TEXT PROVIDED =>
Ansible has lot of technical terms with service , function, modules etc . Below are the major technical terms used widely .
Control Node:
Any machine that has ansible and python installed can act ass Control node . You can run commands and playbooks, invoking /usr/bin/ansible
or /usr/bin/ansible-playbook
, from any control node .Windows server can not be run as control node.
Managed Node:
The network devices, servers you manage with Ansible. Managed nodes are also sometimes called “hosts”. Ansible is not installed on managed nodes.
Inventory:
A list of managed nodes. An inventory file is also sometimes called a “hostfile”. Your inventory can specify information like IP address for each managed node. An inventory can also organize managed nodes, creating and nesting groups for easier scaling .
Modules:
Unit of codes that ansible executes. Each module has a particular use . Ex to install httpd package on centos you can use yum module . To manage the file content you can use file module.

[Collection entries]

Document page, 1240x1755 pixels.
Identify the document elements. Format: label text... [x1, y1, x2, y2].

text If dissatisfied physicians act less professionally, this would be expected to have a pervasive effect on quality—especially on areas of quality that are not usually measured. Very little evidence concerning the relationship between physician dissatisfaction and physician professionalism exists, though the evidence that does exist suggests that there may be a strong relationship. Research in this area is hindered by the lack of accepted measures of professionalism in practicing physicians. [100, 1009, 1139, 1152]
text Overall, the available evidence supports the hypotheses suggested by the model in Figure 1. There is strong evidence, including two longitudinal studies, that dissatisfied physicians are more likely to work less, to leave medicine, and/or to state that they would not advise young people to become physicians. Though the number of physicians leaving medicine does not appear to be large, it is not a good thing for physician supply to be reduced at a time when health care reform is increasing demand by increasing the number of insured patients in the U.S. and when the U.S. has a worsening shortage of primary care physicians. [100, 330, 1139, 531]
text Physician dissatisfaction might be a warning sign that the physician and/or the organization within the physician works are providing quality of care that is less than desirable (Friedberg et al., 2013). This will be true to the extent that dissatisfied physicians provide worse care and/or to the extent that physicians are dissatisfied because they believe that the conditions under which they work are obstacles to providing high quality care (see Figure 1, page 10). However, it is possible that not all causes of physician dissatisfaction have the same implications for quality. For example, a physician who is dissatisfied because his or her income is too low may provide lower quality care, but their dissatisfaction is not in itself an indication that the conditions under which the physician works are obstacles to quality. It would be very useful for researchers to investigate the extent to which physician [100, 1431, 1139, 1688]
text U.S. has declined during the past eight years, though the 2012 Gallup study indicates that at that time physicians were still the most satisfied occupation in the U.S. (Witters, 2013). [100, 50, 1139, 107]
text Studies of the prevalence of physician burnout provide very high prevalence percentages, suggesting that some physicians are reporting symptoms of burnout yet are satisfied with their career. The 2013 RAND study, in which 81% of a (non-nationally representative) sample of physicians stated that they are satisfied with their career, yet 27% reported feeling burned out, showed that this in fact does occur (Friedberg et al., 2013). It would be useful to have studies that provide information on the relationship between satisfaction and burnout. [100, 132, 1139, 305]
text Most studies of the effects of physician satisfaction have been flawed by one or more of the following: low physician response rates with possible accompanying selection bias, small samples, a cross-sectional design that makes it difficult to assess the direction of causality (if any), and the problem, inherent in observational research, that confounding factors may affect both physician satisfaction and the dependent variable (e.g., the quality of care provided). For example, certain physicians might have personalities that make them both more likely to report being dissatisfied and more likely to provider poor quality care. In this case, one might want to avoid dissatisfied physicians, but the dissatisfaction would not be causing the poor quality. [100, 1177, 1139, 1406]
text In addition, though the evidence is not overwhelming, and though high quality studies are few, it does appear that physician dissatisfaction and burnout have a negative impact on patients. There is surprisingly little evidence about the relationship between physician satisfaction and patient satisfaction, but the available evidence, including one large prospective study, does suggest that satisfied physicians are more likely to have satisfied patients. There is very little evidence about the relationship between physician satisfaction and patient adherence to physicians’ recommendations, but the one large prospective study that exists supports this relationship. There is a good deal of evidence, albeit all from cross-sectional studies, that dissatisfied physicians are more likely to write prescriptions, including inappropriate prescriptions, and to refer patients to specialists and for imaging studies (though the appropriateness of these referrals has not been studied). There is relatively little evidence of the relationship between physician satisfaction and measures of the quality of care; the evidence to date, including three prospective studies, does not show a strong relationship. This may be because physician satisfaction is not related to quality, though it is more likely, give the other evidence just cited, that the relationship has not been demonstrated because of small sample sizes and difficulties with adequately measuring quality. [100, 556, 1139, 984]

ABOUT THIS EXERCISE => Resume the text on Ansible technical terms, continuing on from its final sentence.

OUTPUT =>
Playbook:
A playbooks is a file that defines the desired state of your system . Playbook contains plays.Playbooks can include variables as well as tasks. Playbooks are written in YAML and are easy to read, write, share and understand.
Plays:
A play contain different tasks . There can be one or many play in the playbook. A play is minimally a mapping between a set of hosts and the tasks which run on those hosts .
Tasks:
A command that Ansible runs via its modules, like a task for installing a package via apt-get or yum.
Roles:
Roles provide a framework for fully independent collections of variables, tasks, files, templates, and modules . It provides all the required directory , and files in a structured way. Role breaking a playbook into multiple files it simplifies writing complex playbooks.
Roles are not playbooks. Roles are small functionality which can be independently used but have to be used within playbooks. There is no way to directly execute a role .
Handlers:
Handlers are just like regular tasks in an ansible playbook . It will run only if task contains “notify” directive . For example apche config file managed by “file.managed” task it can trigger other apache service restart task.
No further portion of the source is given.